[Exercise instructions]
1. Which macros does the page on sizing a C struct member say Microsoft has in its headers?
2. From the page on sizing a C struct member, copy everything from "C: better way" down to "(Haskell C bindings).".

C: better way to do sizeof(((SomeStruct *) 0)->some_member)?
Question
I want to get the size of a specific member in a struct.
sizeof(((SomeStruct *) 0)->some_member)
works for me but I feel like there might be a nicer way to do it.
I could #define SIZEOF_ELEM(STRUCT, ELEM) sizeof(((STRUCT *) 0)->ELEM)
and then use SIZEOF_ELEM(SomeStruct, some_member)
, but I wonder whether there is already something better built-in.
My specific use-case is in hsc2hs (Haskell C bindings).
pokeArray (plusPtr context (#offset AVFormatContext, filename)) .
take (#size ((AVFormatContext *) 0)->filename) .
(++ repeat '\NUL') $ filename
Solution
What you've got is about as clean as it gets if you can't guarantee you have a variable to dereference. (If you can, then use just sizeof(var.member)
or sizeof(ptr->member)
, of course, but this won't work in some contexts where a compile-time constant is needed.)
Once upon a long, long time ago (circa 1990), I ran into a compiler that had 'offsetof
' defined using the base address 0, and it crashed. I worked around the problem by hacking <stddef.h>
to use 1024 instead of 0. But you should not run into such problems now.
OTHER TIPS
I believe you've already got the correct solution there. You could dig up your stddef.h and look for how offsetof is defined, since it does a very similar thing.
Remember that there may well be a difference between the sizeof a member and the difference between the offsetofs of that member and the next one, due to padding.
In C++ you could do sizeof(SomeStruct::some_member), but this is c and you have no scope resolution operator. What you've written is as good as can be written, as far as I know.
Microsoft has the following in one of their headers:
#define RTL_FIELD_SIZE(type, field) (sizeof(((type *)0)->field))
I see no reason to do any different.
They have related macros for:
RTL_SIZEOF_THROUGH_FIELD()
RTL_CONTAINS_FIELD()
and the nifty:
CONTAINING_RECORD()
which helps implement generic lists in straight C without having to require that link fields be at the start of a struct. See this Kernel Mustard article for details.

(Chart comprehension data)

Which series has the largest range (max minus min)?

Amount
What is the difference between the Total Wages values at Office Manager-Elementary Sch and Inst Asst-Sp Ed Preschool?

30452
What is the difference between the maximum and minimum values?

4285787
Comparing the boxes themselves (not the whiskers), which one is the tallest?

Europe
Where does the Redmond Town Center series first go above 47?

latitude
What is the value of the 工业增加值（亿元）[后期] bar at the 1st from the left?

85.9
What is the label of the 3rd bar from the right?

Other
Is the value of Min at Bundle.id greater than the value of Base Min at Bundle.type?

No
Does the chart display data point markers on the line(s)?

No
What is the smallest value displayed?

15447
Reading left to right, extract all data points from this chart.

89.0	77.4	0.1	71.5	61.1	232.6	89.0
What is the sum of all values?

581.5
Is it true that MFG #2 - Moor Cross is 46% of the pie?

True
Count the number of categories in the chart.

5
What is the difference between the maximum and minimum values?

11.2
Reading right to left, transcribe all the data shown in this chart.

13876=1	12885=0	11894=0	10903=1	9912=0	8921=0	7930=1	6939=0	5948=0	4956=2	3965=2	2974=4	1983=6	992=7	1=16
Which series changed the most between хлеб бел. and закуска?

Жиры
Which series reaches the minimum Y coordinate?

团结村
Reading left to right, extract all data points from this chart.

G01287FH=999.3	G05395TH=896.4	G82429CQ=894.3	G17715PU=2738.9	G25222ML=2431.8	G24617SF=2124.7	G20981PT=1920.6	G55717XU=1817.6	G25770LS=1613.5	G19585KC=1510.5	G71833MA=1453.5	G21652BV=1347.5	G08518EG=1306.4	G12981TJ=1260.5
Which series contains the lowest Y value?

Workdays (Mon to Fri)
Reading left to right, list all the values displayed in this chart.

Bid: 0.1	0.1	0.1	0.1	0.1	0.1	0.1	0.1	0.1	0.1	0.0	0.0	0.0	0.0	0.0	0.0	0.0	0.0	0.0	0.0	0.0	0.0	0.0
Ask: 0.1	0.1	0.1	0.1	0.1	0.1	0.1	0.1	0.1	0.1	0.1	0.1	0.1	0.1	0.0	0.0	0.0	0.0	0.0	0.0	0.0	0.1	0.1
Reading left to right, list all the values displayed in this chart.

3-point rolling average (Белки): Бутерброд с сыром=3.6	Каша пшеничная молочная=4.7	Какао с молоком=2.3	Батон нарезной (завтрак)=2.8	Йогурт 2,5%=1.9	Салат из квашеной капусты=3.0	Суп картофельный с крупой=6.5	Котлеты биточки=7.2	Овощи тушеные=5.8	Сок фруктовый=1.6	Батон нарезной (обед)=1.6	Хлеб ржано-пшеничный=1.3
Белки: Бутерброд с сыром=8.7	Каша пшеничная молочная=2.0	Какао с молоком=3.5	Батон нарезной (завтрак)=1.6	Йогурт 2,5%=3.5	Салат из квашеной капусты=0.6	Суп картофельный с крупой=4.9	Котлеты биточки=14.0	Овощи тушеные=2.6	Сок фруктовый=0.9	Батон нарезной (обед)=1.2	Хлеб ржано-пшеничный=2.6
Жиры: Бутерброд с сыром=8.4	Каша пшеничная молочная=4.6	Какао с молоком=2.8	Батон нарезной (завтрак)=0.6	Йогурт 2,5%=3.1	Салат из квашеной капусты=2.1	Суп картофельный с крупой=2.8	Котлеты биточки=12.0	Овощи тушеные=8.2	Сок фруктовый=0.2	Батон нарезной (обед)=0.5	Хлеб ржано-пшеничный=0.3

[Replies]
1. RTL_FIELD_SIZE, RTL_SIZEOF_THROUGH_FIELD, RTL_CONTAINS_FIELD, CONTAINING_RECORD

2.
C: better way to do sizeof(((SomeStruct *) 0)->some_member)?
Question
I want to get the size of a specific member in a struct.
sizeof(((SomeStruct *) 0)->some_member)
works for me but I feel like there might be a nicer way to do it.
I could #define SIZEOF_ELEM(STRUCT, ELEM) sizeof(((STRUCT *) 0)->ELEM)
and then use SIZEOF_ELEM(SomeStruct, some_member)
, but I wonder whether there is already something better built-in.
My specific use-case is in hsc2hs (Haskell C bindings).